Output the entries that follow character for character. Leave every image out.
........
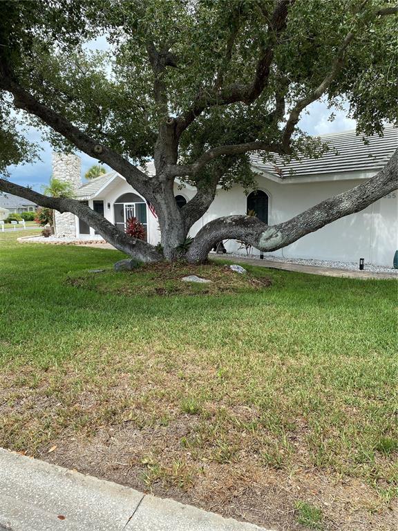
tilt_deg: -7.4
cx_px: 199
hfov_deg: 53.1
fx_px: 399
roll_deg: +0.5
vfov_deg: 67.3
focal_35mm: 26
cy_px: 266
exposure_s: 1/965
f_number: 1.8
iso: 32
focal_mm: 4.25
........
**ANSWER**
tilt_deg: -7.4
cx_px: 199
hfov_deg: 53.1
fx_px: 399
roll_deg: +0.5
vfov_deg: 67.3
focal_35mm: 26
cy_px: 266
exposure_s: 1/965
f_number: 1.8
iso: 32
focal_mm: 4.25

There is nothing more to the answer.